ATLANTA – An AIDS drug already shown to help prevent spread of the virus in gay men also works for heterosexual men and women, two studies in Africa found. Experts called it a breakthrough for the continent that has suffered most from AIDS.
“These studies could help us to reach the tipping point in the HIV epidemic,” said Michael Sidibe, executive director of the United Nation’s AIDS program, in a statement Wednesday as the study results were announced.
“This is really a game changer,” said Dr. Jared Baeten, the University of Washington researcher who was a leader of one of the studies.
The prevention drug is Truvada, a pill already on pharmacy shelves to treat people with HIV. It’s made by Gilead Sciences Inc. of Foster City, Calif.

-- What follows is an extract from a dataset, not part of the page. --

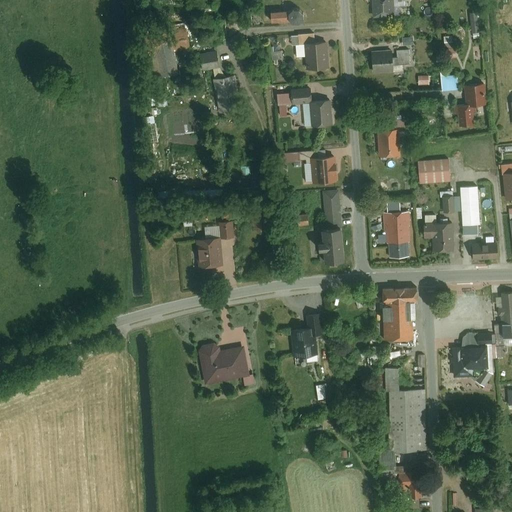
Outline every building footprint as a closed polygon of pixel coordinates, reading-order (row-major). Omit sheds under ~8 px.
[(391,0),(370,0),(371,15),(392,15),(392,5),(391,0)] [(303,19),(304,16),(304,12),(302,9),(299,8),(295,8),(293,10),(291,13),(291,17),(293,20),(297,21),(300,21),(303,19)] [(282,10),(268,11),(269,21),(283,20),(282,10)] [(182,27),(142,34),(145,56),(154,54),(175,51),(186,49),(182,27)] [(315,31),(298,33),(299,42),(305,41),(316,41),(315,31)] [(316,41),(305,41),(306,66),(329,65),(327,40),(316,41)] [(272,60),(284,59),(283,45),(271,46),(272,60)] [(411,62),(410,48),(396,49),(396,56),(397,63),(411,62)] [(454,48),(442,48),(443,56),(454,56),(454,48)] [(391,49),(370,50),(371,71),(393,70),(392,64),(392,56),(391,49)] [(218,50),(201,52),(203,68),(220,65),(218,50)] [(175,51),(154,54),(158,77),(179,74),(175,51)] [(430,74),(418,74),(418,84),(430,83),(430,74)] [(457,74),(440,75),(441,89),(458,88),(457,74)] [(485,82),(463,84),(464,103),(470,103),(487,102),(485,82)] [(309,87),(289,88),(290,101),(310,100),(309,98),(309,87)] [(278,102),(290,101),(289,88),(277,89),(278,102)] [(331,97),(309,98),(310,100),(311,123),(333,121),(331,97)] [(456,104),(457,124),(471,123),(470,103),(464,103),(456,104)] [(401,127),(400,114),(390,114),(391,127),(397,127),(401,127)] [(391,127),(377,128),(378,154),(399,153),(397,127),(391,127)] [(299,150),(279,151),(280,162),(300,161),(299,150)] [(336,155),(311,156),(313,181),(337,179),(336,155)] [(447,158),(417,160),(419,181),(448,179),(447,158)] [(511,162),(499,164),(500,173),(502,173),(511,171),(511,162)] [(511,171),(502,173),(505,198),(511,197),(511,171)] [(480,185),(461,186),(463,232),(482,231),(480,185)] [(342,188),(325,189),(327,227),(344,226),(342,188)] [(454,195),(442,195),(443,210),(455,210),(454,195)] [(400,200),(387,201),(388,211),(400,210),(400,200)] [(388,211),(385,211),(387,241),(388,240),(408,239),(410,239),(409,224),(411,223),(410,210),(400,210),(388,211)] [(192,224),(192,212),(182,213),(183,224),(192,224)] [(235,220),(219,221),(220,236),(235,235),(235,220)] [(454,221),(423,222),(424,235),(433,234),(433,249),(455,248),(454,221)] [(327,227),(317,228),(317,240),(318,248),(319,260),(345,258),(344,226),(327,227)] [(220,236),(196,238),(198,266),(223,264),(220,236)] [(388,240),(389,255),(409,254),(408,239),(388,240)] [(498,241),(472,243),(473,258),(498,256),(498,241)] [(415,288),(381,290),(381,298),(385,298),(386,304),(378,305),(379,318),(383,318),(384,338),(415,337),(414,316),(416,316),(415,288)] [(511,335),(511,290),(499,292),(500,305),(496,305),(497,314),(501,314),(501,321),(497,321),(498,337),(511,335)] [(321,332),(318,311),(309,313),(310,324),(311,334),(321,332)] [(310,324),(290,327),(294,354),(314,352),(311,334),(310,324)] [(460,337),(461,346),(483,345),(483,341),(492,341),(491,329),(467,331),(460,337)] [(217,342),(198,345),(204,379),(245,372),(240,344),(218,349),(217,342)] [(461,346),(451,347),(453,375),(470,374),(470,367),(484,366),(483,345),(461,346)] [(426,353),(418,354),(418,366),(426,365),(426,353)] [(399,366),(386,366),(387,390),(391,390),(400,390),(399,366)] [(483,367),(475,379),(482,385),(491,373),(483,367)] [(317,398),(325,397),(324,383),(316,384),(317,398)] [(400,390),(391,390),(393,450),(396,450),(429,449),(427,389),(400,390)] [(377,450),(378,473),(397,472),(397,467),(396,450),(393,450),(377,450)] [(398,490),(408,490),(407,474),(407,467),(397,467),(397,472),(398,490)] [(408,497),(421,496),(420,473),(407,474),(408,490),(408,497)]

Another Gilead drug, Viread, was also used in one of the two African studies.
Earlier research with Truvada found it prevented spread of HIV to uninfected gay men. But experts were thrilled Wednesday at the first compelling evidence that AIDS medications can prevent infection between men and women. The U.S. Centers for Disease Control and Prevention, which gave advice last fall for use of the preventive drugs among gays, is now developing guidance for heterosexuals in this country.

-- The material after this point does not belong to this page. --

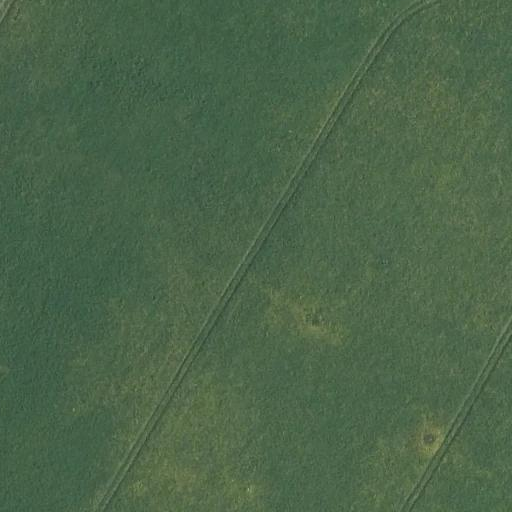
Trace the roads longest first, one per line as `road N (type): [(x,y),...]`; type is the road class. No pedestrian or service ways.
road 1 (track): [(417,0),(360,64),(97,511)]
road 2 (track): [(511,312),(397,511)]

At the same time, national and international health officials said it’s far from clear how preventive use of these drugs will play out. How many people would want to take a pill each day to reduce their risk of infection? Would they stick with it? Would they become more sexually reckless?
There already is a supply problem. In Africa, 6.6 million people are now on AIDS drugs, but 9 million people who are eligible for the treatment are on a waiting list, according to the World Health Organization.

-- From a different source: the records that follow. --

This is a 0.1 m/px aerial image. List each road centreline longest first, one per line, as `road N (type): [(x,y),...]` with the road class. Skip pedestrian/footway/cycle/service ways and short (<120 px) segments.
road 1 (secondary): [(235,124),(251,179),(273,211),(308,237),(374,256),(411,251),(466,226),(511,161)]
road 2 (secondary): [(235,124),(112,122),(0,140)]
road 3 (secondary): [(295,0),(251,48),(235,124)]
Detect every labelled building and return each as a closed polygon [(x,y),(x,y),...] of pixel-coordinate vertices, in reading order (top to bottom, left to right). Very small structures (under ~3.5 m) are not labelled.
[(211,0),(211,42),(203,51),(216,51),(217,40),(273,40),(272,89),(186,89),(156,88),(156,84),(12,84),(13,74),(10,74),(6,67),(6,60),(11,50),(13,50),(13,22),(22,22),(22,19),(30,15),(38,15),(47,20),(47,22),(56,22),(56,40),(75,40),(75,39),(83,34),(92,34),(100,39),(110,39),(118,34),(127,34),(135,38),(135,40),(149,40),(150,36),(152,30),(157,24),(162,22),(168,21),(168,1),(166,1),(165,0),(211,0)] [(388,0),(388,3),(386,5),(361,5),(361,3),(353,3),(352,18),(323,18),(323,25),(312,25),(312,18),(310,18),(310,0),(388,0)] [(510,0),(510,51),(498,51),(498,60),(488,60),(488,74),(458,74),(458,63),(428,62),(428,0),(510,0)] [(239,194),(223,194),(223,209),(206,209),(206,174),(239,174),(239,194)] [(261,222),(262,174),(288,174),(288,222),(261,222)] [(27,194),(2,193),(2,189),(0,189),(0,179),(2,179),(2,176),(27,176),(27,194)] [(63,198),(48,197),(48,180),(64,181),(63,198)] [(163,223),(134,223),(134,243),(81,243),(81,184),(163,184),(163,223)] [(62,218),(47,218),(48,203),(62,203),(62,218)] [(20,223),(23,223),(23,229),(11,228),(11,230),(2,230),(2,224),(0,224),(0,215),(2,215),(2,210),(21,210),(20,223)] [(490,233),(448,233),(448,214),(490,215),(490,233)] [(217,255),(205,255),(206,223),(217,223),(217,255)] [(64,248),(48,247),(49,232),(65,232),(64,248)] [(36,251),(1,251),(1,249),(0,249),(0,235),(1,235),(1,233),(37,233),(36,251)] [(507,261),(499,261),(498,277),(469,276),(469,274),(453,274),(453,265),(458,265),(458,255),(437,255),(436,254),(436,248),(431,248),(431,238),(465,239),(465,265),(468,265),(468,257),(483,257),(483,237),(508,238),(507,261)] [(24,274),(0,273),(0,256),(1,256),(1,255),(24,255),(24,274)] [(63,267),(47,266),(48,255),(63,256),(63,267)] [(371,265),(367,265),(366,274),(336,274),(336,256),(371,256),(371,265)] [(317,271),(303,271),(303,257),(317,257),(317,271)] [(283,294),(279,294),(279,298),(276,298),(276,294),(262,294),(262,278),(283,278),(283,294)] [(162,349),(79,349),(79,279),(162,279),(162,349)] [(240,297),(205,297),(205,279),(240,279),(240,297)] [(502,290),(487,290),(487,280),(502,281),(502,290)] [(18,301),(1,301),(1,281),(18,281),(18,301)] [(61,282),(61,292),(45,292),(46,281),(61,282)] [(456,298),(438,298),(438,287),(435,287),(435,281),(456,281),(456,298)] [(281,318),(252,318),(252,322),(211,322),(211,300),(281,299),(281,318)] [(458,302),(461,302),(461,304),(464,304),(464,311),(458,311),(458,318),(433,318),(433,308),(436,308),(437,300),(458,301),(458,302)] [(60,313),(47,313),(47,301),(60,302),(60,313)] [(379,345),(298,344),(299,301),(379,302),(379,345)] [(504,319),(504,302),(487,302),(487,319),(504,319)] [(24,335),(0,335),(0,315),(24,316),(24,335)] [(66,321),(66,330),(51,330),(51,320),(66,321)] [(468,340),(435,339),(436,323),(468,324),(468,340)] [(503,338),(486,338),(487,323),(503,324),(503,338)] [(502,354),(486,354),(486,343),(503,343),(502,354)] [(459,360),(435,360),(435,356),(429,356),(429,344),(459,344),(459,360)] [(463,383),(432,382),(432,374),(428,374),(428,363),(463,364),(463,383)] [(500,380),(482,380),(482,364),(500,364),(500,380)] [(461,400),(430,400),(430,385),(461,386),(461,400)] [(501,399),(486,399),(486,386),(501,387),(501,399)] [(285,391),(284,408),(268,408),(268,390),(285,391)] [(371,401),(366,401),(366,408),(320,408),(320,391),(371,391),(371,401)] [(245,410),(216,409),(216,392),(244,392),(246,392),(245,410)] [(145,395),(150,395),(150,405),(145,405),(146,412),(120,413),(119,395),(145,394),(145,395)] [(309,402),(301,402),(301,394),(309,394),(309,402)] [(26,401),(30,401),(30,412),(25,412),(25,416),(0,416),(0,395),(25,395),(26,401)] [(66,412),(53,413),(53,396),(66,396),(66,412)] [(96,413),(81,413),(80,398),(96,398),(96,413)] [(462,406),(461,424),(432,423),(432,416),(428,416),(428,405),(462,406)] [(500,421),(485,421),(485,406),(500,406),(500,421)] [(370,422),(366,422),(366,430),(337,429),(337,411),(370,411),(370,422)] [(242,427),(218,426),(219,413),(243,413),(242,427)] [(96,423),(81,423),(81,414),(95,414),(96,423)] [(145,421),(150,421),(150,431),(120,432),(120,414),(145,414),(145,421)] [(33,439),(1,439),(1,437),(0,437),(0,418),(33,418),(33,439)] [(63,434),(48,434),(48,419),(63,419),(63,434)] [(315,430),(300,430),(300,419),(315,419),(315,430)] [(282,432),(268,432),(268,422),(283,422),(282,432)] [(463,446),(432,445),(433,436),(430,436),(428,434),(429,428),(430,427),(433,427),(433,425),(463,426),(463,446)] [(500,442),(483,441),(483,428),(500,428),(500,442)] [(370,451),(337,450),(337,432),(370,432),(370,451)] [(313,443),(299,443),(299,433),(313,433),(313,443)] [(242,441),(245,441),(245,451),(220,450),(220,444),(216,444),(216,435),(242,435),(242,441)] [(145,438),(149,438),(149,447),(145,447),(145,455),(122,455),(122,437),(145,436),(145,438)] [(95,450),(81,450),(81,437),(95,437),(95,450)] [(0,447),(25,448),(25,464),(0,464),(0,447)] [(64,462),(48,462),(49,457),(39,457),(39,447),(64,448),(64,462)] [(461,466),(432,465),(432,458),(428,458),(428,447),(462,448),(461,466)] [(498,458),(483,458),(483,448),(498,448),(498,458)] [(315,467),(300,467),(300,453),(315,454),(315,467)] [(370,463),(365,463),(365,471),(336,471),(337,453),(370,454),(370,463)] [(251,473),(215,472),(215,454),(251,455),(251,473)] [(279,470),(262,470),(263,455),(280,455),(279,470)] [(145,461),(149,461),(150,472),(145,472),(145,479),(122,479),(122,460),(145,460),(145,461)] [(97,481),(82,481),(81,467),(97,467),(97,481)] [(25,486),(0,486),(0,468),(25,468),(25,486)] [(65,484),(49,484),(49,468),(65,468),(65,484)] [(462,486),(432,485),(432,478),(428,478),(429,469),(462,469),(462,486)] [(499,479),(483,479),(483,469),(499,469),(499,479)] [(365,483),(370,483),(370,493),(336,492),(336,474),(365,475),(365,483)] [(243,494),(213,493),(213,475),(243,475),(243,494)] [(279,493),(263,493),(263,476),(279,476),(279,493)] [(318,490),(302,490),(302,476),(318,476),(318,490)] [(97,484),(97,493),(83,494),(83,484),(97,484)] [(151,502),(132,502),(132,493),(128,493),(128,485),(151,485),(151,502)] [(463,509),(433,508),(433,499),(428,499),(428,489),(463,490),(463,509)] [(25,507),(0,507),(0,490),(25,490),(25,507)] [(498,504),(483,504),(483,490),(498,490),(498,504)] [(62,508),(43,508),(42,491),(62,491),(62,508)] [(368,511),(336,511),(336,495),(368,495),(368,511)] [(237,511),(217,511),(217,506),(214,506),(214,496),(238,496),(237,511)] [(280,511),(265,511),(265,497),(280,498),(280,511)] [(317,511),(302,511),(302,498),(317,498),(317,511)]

The first of the new studies, run by the CDC, involved more than 1,200 men and women in Botswana. About half took Truvada each day. The other half got a fake pill.
The drug lowered the risk of infection by roughly 78 percent, researchers said.
The second study was funded by the Bill & Melinda Gates Foundation and run by the University of Washington. It involved more than 4,700 heterosexual couples in Kenya and Uganda. The medications reduced the risk of HIV infection by 62 percent to 73 percent, the researchers said.
An independent review panel on Sunday said the benefit was clear-cut and stopped handing out placebos, instead offering the preventive drugs. They deemed it unethical to withhold the medications from people who had been on placebo, Baeten said.
In both studies, participants also were offered counseling and free condoms, which may help explain the relatively low overall infection rate.
On Tuesday, United Nations health officials announced Gilead Sciences had agreed to allow Truvada, Viread and two other drugs to be made by generic manufacturers, potentially increasing their availability in poor countries.